En fait, ce Vermines ne sort pas tant des rangs que ça puisqu'on y retrouve un schéma relativement classique et prévisible pour un film du genre. La pire des scènes étant sans nul doute le sacrifice de Mathys lors du dernier acte : pas bien logique, ni même intelligent, tant cette action a surtout failli conduire ses amis à la mort (bon y a aussi les flics, mais ça on s'en fout). Dommage que Vaniček ait voulu à tout prix conclure son long-métrage par une séquence héroïque, tout du moins présentée comme telle. Dommage aussi que le rallongement de certaines scènes se fassent tant sentir, qu'il ralentisse son rythme sans que cela soit bien nécessaire : Vermines aurait très bien pu durer un gros quart d'heure de moins sans qu'on n'y perde quoi que ce soit.
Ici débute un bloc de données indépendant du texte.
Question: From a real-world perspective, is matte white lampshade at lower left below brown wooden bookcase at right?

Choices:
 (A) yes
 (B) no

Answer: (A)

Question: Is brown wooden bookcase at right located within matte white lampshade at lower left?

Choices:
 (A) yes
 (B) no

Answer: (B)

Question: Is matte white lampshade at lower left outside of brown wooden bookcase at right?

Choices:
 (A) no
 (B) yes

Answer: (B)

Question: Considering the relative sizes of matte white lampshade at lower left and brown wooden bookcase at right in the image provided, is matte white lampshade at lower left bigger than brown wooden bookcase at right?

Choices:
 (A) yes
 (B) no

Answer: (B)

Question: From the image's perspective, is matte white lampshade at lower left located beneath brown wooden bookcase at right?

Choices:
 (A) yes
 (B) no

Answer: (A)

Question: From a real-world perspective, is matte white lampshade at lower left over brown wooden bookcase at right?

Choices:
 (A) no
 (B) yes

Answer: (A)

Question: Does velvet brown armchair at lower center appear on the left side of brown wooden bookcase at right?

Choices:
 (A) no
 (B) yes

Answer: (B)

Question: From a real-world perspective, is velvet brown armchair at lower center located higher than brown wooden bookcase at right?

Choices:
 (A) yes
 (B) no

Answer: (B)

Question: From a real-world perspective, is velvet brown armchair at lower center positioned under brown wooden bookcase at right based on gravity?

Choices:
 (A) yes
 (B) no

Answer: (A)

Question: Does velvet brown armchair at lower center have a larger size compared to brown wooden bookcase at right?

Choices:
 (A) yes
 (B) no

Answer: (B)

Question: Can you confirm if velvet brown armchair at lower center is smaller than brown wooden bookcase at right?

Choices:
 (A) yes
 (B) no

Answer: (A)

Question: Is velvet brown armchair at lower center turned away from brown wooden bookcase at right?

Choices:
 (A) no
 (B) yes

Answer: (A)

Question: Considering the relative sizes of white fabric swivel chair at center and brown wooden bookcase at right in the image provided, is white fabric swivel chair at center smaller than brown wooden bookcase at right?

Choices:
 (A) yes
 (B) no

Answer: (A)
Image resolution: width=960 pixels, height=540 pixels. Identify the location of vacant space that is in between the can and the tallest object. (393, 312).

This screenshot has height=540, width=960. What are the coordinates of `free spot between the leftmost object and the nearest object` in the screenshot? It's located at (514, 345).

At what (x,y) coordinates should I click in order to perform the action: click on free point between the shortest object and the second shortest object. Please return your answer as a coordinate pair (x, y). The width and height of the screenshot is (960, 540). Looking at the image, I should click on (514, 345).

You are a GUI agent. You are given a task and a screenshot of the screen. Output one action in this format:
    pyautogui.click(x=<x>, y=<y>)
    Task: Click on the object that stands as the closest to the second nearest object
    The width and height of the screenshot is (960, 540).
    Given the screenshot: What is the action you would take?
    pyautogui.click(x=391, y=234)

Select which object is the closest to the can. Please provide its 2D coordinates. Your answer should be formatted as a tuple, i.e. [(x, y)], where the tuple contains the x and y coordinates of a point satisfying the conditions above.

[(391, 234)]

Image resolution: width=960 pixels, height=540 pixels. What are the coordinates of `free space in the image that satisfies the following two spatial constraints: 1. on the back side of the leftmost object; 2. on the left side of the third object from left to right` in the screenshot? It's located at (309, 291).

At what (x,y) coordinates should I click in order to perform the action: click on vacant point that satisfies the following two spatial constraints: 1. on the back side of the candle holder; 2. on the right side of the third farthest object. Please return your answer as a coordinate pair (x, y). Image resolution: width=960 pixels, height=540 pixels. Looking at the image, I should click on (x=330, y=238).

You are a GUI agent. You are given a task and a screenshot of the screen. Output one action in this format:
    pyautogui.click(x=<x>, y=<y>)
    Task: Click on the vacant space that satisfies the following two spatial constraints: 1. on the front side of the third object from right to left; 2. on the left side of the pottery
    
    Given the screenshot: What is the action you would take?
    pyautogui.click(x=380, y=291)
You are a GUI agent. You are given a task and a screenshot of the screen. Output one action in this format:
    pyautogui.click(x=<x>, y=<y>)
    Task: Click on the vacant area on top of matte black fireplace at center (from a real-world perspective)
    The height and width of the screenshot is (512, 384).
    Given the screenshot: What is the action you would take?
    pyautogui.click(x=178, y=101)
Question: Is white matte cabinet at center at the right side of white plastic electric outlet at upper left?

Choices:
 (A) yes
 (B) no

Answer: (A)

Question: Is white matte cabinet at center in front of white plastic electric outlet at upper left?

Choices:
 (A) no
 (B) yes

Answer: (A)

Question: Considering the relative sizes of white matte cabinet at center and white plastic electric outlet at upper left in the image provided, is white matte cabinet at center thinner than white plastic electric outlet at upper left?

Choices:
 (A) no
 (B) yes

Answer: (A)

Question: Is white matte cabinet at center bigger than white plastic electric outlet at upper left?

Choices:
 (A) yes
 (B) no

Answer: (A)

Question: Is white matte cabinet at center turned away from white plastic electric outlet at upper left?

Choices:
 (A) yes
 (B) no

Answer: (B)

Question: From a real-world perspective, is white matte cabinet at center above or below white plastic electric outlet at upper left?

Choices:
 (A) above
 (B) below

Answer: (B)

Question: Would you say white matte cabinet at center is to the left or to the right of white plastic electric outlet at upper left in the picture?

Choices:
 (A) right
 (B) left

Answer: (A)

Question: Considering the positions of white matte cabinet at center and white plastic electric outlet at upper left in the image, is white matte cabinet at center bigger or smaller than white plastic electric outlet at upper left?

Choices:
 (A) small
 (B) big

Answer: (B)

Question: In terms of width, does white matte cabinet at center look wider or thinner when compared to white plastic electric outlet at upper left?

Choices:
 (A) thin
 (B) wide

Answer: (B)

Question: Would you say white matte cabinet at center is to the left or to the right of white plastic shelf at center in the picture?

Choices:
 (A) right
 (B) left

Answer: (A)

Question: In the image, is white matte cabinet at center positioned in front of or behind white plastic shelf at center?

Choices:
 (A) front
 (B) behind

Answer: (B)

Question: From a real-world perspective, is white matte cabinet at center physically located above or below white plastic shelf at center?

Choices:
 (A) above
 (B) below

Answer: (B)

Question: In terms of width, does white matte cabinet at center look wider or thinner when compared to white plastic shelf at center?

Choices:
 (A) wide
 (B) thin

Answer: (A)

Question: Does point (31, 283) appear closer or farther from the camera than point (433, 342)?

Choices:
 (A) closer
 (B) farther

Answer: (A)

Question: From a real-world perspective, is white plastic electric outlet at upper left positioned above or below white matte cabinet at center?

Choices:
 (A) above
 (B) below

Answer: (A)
Malgré tout, ce Vermines arrive à esquiver de nombreux autres écueils, plus ou moins inhérents au genre et au lieu dans lequel se déroule le long, notamment le côté « bandeur de banlieue » qu'on retrouve bien trop souvent. De surcroit, Vaniček arrive à maîtriser son environnement, en nous présentant un lieu qui évolue au fur et à mesure que le récit avance, qu'on arrive à voir évoluer sans forcément s'y perdre en tant que spectateur (l'un des nombreux points que ratait Speak No Evil que j'ai vu récemment). Une qualité aidée par le fait qu'il arrive à toujours choisir le bon angle pour la caméra : en nous montrant l'amour pour le lieu dans lequel il a grandi, le bon plan/angle qui fait mouche (le fameux coup du zippo dans le couloir) ou le plan qui arrive à nous dire, nous faire comprendre quelque chose, sans forcément nous le répéter plus tard, oralement. Reste à noter le fait que le long arrive à très bien gérer entre images de synthèse et véritables araignées. En tous cas, bien qu'elles fassent un peu fake par moment, notamment lors de la montée des escaliers à la fin de l'avant-dernier acte, je n'ai à aucun moment été sorti du film.
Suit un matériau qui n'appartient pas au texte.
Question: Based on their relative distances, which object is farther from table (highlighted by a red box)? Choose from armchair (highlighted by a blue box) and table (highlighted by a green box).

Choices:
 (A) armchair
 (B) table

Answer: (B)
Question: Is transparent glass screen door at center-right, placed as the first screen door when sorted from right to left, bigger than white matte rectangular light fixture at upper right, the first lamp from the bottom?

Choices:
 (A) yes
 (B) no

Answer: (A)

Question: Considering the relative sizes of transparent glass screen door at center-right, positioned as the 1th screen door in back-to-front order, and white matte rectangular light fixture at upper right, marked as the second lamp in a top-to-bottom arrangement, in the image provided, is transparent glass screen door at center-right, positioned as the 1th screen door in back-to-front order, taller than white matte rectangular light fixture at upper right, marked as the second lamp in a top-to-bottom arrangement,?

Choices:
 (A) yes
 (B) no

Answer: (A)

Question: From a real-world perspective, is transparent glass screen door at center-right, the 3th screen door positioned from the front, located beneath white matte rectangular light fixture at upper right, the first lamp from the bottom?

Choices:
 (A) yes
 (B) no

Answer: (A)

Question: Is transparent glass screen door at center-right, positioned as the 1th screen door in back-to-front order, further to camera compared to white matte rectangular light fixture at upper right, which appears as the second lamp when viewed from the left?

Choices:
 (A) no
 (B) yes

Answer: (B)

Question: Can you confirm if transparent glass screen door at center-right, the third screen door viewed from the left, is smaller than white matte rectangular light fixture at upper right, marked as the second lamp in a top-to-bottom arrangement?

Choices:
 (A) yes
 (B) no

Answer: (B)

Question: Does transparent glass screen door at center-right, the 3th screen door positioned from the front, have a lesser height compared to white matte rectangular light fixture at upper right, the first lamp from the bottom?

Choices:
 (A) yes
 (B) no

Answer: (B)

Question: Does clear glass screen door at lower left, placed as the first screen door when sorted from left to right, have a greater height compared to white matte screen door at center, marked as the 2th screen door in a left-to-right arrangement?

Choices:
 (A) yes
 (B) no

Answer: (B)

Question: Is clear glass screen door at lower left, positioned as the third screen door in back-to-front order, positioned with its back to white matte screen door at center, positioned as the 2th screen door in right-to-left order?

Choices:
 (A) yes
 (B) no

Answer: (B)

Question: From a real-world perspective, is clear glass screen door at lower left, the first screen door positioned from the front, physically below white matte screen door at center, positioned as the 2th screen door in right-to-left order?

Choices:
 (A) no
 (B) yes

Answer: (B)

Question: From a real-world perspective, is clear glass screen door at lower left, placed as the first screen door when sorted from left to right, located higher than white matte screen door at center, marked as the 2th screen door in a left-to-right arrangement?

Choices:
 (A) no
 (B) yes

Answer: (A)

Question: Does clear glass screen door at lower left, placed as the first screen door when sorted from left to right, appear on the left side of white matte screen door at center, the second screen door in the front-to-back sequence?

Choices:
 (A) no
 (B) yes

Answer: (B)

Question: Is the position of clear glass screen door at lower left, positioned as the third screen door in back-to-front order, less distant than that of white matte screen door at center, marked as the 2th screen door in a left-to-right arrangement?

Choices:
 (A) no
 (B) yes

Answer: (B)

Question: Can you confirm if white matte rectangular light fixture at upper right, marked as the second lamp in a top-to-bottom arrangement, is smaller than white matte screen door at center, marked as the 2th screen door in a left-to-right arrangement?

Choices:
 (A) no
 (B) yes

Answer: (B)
Je n'y croyais pas plus que ça, en plus de ne pas être la cible pour rappel, et pourtant, j'ai été plutôt convaincu par ce Vermines. Le film est bien écrit, shooté, joué. Son propos, sans être des plus subtiles, fonctionne. Bref, une bonne surprise, même si, je le concède, certains spectateurs en ont fait des caisses dessus.
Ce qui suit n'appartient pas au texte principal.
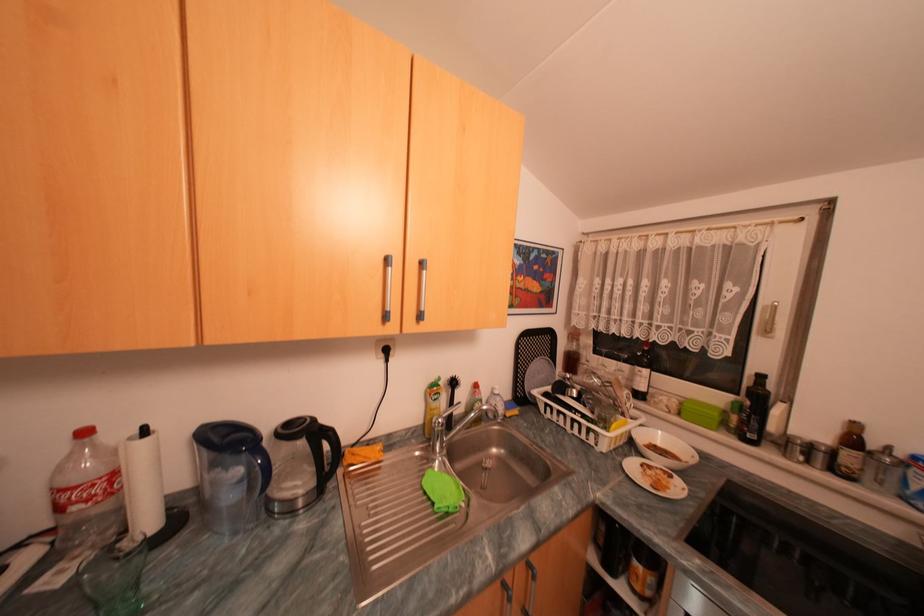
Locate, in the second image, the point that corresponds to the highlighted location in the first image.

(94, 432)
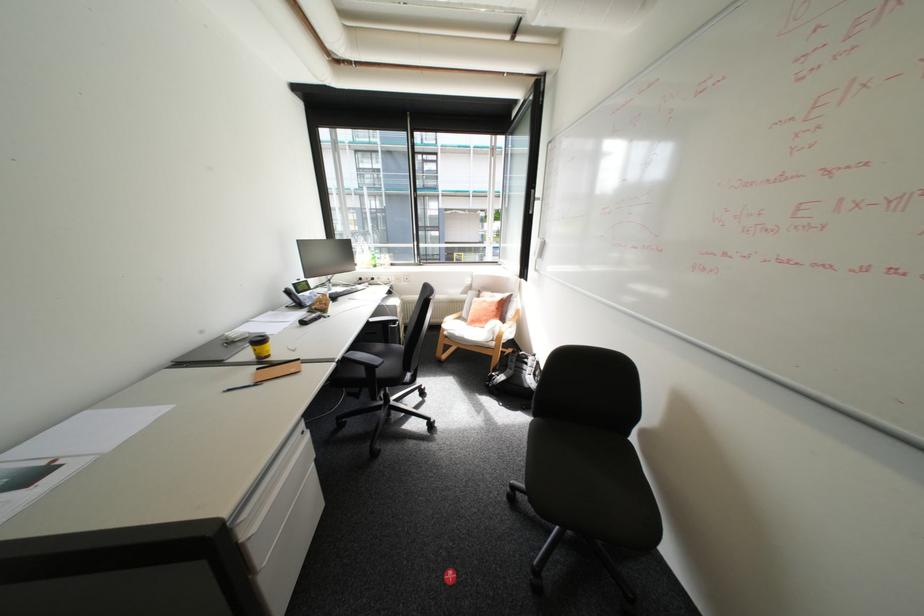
Je suppose que tous ceux qui liront cette critique seront déjà au courant, mais Vermines a permis au duo Florent Bernard et Sébastien Vaniček de travailler sur le prochain Evil Dead. Forcément, appréciant la trilogie de Sam Raimi, j'ai hâte de voir ce qu'ils vont pouvoir proposer, je pense qu'ils ont les épaules pour cela. Reste à voir s'ils auront les épaules pour supporter le poids du fonctionnement de l'industrie américaine, qu'ils ne se feront pas avoir par les producteurs, comme beaucoup d'autres avant eux. Il ne reste plus qu'à prier… enfin, je crois.